Does buffered/ECC RAM prevents new Computers from booting up? My ASRock manual says so and I am expierencing that problem.


----------



## Wrench97 (May 10, 2008)

*Re: Buget Gaming Rig*

It can if the motherboard does not support it, ECC is normally only found in servers, what ram are you using?


----------



## Krissto (May 29, 2012)

*Re: Buget Gaming Rig*

hynix 2x4GB. I am VERRY sure that it's the RAM, because all the other components are fully functional (I tested all the components over and over again), and both my CPU and motherboard manuals say that they do not support ECC ram sticks.


----------



## Wrench97 (May 10, 2008)

*Re: Buget Gaming Rig*

Are they marked ECC or how do know they are ECC?

ECC ram is also slower then standard non ECC as the error correction tries to happen on the stick rather then having the OS handle it.


----------



## Krissto (May 29, 2012)

*Re: Buget Gaming Rig*

I know so because the title of the item (I bought it on eBay) says that they are 2 buffered ECC 4GB server ram sticks. That was kind of stupid of me to think that it does not matter, sorry.


----------



## Wrench97 (May 10, 2008)

*Re: Buget Gaming Rig*

Don't feel alone your not the first, a lot of ebay sellers push it because it's a lot cheaper at the wholesale level then the more popular non ecc.
Hopefully you can return it?


----------



## Krissto (May 29, 2012)

*Re: Buget Gaming Rig*

Yup, I still can


----------



## Krissto (May 29, 2012)

*Re: Buget Gaming Rig*

I ordered new non-ECC 8GB RAM that should be here by tomorrow or the day after.


----------



## Wrench97 (May 10, 2008)

*Re: Buget Gaming Rig*

Single stick or pair?
Pairs is ideally what you want to run to use both memory controllers on the CPU.


----------



## Krissto (May 29, 2012)

*Re: Buget Gaming Rig*

It's a pair of 4GB each with 1600mhz


----------



## Wrench97 (May 10, 2008)

*Re: Buget Gaming Rig*

There you go.


----------



## Krissto (May 29, 2012)

*Re: Buget Gaming Rig*

That should be all. I will do some intensive testing (gaming, basically) when I will get my RAM. Hope it works like a charm.


----------



## Krissto (May 29, 2012)

Unfortunately, the currier service was delayed so I can't test my computer today. And another question: if SLI or Crossfire are not an option, why is it so popular?


----------



## Krissto (May 29, 2012)

Why is the thread marked as solved? How can I know if all the parts work?


----------



## Wrench97 (May 10, 2008)

That's ok, it'll still be open to post.


----------



## Krissto (May 29, 2012)

Oh, i keep forgetting that.


----------



## Krissto (May 29, 2012)

Can you tell me, if SLI and Crossfire are not very useful at all, then why is it so popular amongst professional builders (computer builders)? Shouldn't they be smart enough to know that?


----------



## Wrench97 (May 10, 2008)

$$$ 
It works and does show a improvement over a single card but the next higher card will still be more trouble free and use less power while producing less heat.
Games are getting better at running on both but you still occasionally see ones that are optimized for one or the other and actually run worse on a 2 card set then a single card.


----------



## Tyree (May 10, 2009)

Krissto said:


> Can you tell me, if SLI and Crossfire are not very useful at all, then why is it so popular amongst professional builders (computer builders)? Shouldn't they be smart enough to know that?
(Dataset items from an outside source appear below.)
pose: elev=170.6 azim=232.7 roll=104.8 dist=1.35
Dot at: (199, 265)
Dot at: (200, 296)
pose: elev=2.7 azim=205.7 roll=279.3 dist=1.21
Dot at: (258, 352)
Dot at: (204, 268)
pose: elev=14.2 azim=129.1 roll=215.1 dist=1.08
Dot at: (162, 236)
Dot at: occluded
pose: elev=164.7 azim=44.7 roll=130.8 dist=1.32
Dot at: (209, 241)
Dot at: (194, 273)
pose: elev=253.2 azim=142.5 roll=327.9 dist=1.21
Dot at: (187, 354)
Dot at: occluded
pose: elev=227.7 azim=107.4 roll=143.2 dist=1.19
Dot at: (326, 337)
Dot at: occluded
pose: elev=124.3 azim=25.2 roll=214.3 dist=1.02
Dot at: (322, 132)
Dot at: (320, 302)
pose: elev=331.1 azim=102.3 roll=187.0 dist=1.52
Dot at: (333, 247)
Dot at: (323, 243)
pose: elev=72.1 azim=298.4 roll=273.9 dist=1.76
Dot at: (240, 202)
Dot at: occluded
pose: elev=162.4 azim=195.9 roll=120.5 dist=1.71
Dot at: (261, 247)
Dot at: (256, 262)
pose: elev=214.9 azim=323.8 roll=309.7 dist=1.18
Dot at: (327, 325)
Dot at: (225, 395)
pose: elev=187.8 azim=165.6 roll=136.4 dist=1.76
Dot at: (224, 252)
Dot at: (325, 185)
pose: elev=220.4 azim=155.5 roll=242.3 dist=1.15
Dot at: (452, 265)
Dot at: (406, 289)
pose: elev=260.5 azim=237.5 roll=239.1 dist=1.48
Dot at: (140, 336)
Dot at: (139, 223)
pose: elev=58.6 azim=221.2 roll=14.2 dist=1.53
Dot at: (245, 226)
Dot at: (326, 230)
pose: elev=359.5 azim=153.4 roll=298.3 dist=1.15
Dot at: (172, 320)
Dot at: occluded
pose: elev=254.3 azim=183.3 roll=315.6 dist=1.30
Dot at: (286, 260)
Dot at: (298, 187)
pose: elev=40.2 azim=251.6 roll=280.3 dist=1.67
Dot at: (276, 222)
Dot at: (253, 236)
About the only "professional" builders, that I am aware of, that use two GPU's are the online builders who are looking for a higher profit margin from the
"mine is bigger than yours" group. Those builds will commonly include 16 or 32GB of RAM and be OC'd. :smile:


----------



## Krissto (May 29, 2012)

Ok, thanks for answering. The currier is delayed, AGAIN. I'm thinking that it got delayed by the weather, because a shining sun is a phenomenon in the UK, especially in the north west.


----------



## Krissto (May 29, 2012)

Question time! In TSF, can I just make a sticky to give people instructions, or do I need some kind of premission or rank?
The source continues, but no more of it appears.